Thai doubts the courts would uphold reading the law’s ban on higher-education requiring diversity training in that way. Nevertheless, such concerns represent another example of how a law arguably as overly broad and vague as HB 1775 can potentially chill legitimate expression protected by the First Amendment.
Rick Tepker, recently retired as the first Floyd & Irma Calvert Chair of Law and Liberty at OU Law, where he taught First Amendment and constitutional law and argued successfully before the U.S. Supreme Court, similarly is no fan of HB 1775. He observes that “the drafters seem intent on being slippery, with strategies of censorship by intimidation.”
Tepker advised, “Teachers need to develop defensible teaching strategies to resist. There must be more attention to the influence of race and gender in our history and civic life.

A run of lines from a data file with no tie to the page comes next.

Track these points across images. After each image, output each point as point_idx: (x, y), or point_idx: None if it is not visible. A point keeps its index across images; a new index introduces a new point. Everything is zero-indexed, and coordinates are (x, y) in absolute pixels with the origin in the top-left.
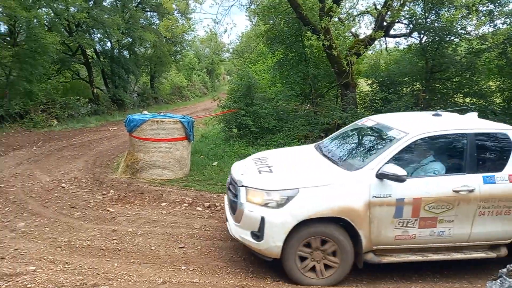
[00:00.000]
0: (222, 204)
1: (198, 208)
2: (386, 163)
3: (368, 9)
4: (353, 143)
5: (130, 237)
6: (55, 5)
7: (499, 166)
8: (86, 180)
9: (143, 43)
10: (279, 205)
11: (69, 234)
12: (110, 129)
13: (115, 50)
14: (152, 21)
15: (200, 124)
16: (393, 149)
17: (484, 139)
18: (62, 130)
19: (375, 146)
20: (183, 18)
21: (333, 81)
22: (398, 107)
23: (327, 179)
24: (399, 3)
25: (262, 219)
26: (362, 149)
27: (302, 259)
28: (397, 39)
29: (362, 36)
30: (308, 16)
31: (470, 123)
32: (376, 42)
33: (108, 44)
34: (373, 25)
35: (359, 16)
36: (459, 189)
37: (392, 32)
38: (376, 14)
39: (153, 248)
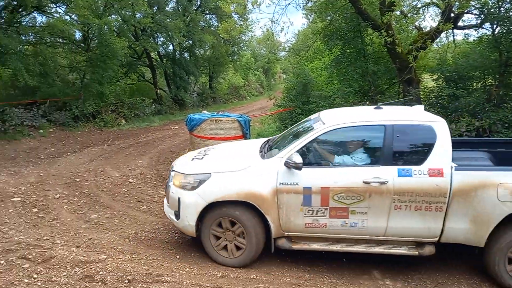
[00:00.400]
0: None
1: None
2: (295, 152)
3: (434, 0)
4: (289, 135)
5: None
6: (123, 12)
7: (419, 159)
8: (150, 176)
9: (202, 44)
10: (193, 187)
11: (135, 226)
12: (172, 128)
13: (176, 53)
14: (211, 23)
15: (256, 122)
16: (305, 139)
17: (406, 131)
18: (129, 129)
19: (298, 137)
20: (241, 19)
21: (394, 77)
22: (468, 103)
23: (238, 165)
24: None
25: (179, 199)
26: (288, 140)
27: (217, 238)
28: (466, 31)
29: (427, 29)
30: (368, 10)
31: (394, 115)
32: (442, 34)
33: (170, 47)
34: (439, 17)
35: (424, 8)
36: (370, 180)
37: (460, 23)
38: (443, 5)
39: None
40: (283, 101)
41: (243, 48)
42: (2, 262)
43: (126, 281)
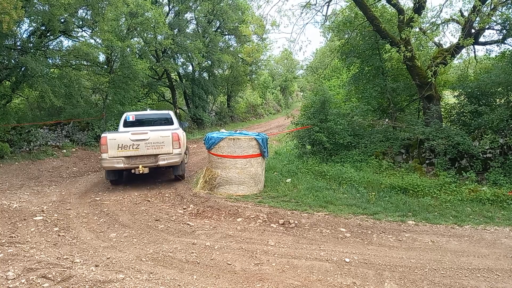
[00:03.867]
0: (296, 221)
1: (272, 225)
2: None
3: (454, 17)
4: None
5: (208, 251)
6: (145, 35)
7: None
8: (169, 194)
9: (221, 64)
10: None
11: (153, 246)
12: (190, 146)
13: (196, 73)
14: (230, 44)
15: (274, 141)
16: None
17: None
18: None
19: None
20: (259, 39)
21: (414, 94)
22: (491, 120)
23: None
24: (489, 8)
25: None
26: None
27: None
28: (488, 46)
29: (447, 45)
30: (386, 28)
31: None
32: (463, 50)
33: (190, 67)
34: (459, 33)
35: (443, 24)
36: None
37: (481, 39)
38: (464, 21)
39: (229, 263)
40: (300, 119)
41: (261, 67)
42: (23, 281)
43: None
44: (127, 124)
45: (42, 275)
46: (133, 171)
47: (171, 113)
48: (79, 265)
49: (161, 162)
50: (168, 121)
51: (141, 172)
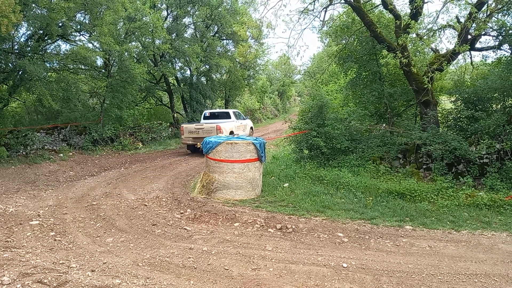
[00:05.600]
0: (294, 226)
1: (270, 230)
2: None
3: (450, 23)
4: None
5: (205, 256)
6: (143, 39)
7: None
8: (166, 199)
9: (219, 69)
10: None
11: (150, 251)
12: (188, 151)
13: (193, 77)
14: (228, 48)
15: (271, 145)
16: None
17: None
18: (146, 152)
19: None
20: (257, 43)
21: (411, 99)
22: (487, 125)
23: None
24: (485, 15)
25: None
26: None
27: None
28: (484, 52)
29: (443, 51)
30: (383, 34)
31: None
32: (459, 56)
33: (188, 72)
34: (455, 39)
35: (440, 30)
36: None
37: (478, 45)
38: (460, 28)
39: (226, 268)
40: (298, 124)
41: (259, 72)
42: (18, 286)
43: None
44: (205, 117)
45: (37, 280)
46: (195, 146)
47: (230, 111)
48: (75, 270)
49: None
50: (227, 116)
51: (198, 146)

We must not insist our teachers go backwards ― backwards to days when the Tulsa Race Riot could not be discussed; backwards to a ‘Gone with the Wind’ perspective on the Civil War and its impact on the American heritage; backwards to a storybook view of the nation.”
He questioned how “Oklahoma’s so-called leaders expect teachers to discuss the book and upcoming movie ‘Killers of the Flower Moon.' The murky words of HB 1775 offer little real leadership. So, teachers must prepare for undue political influence. The appearance of ideological indoctrination must be avoided. Illiberal liberalism is hard to defend. Sponsoring debate and discussion is better than inculcation of a new ideologically dictated set of ‘truths.’ ”
Bob Nelon, a nationally known media and First Amendment lawyer in Oklahoma City, sees considerable grounds for arguing teachers’ free-speech rights in relation to HB 1775. In response to my inquiry, he briefed a nine-page analysis in which he concludes the statute is unconstitutional.
Invoking language from the Supreme Court, Nelon emphasized, “If educated professionals do not clearly understand what they are permitted and not permitted to teach — and thus ‘steer far wider of the unlawful zone’ — then the statute is unconstitutionally vague and overbroad, it interferes with the teacher’s academic freedom, and it impedes the ‘wide exposure to that robust exchange of ideas which discovers truth out of a multitude of tongues, rather than through any kind of authoritative selection.’ ”
His basis for that argument included analysis of case law regarding academic freedom and regulation of the speech of government employees, contrasting HB 1775 with the Oklahoma Academic Standards through which the Oklahoma State Department of Education prescribes the curriculum for K-12 public school students, but preserves “teachers’ academic freedom to instruct using words and methodologies they believe appropriate and best suited to convey the history, historical context, and sociopolitical issues students should learn consistent with the OAS.”
“All of this is to say it appears that HB 1775 unduly constrains teachers from addressing, discussing, or providing context for much of the history of our country — a history that contains many events that, in retrospect, make us uncomfortable, but about which we need to know and be able to discuss openly,” Nelon said.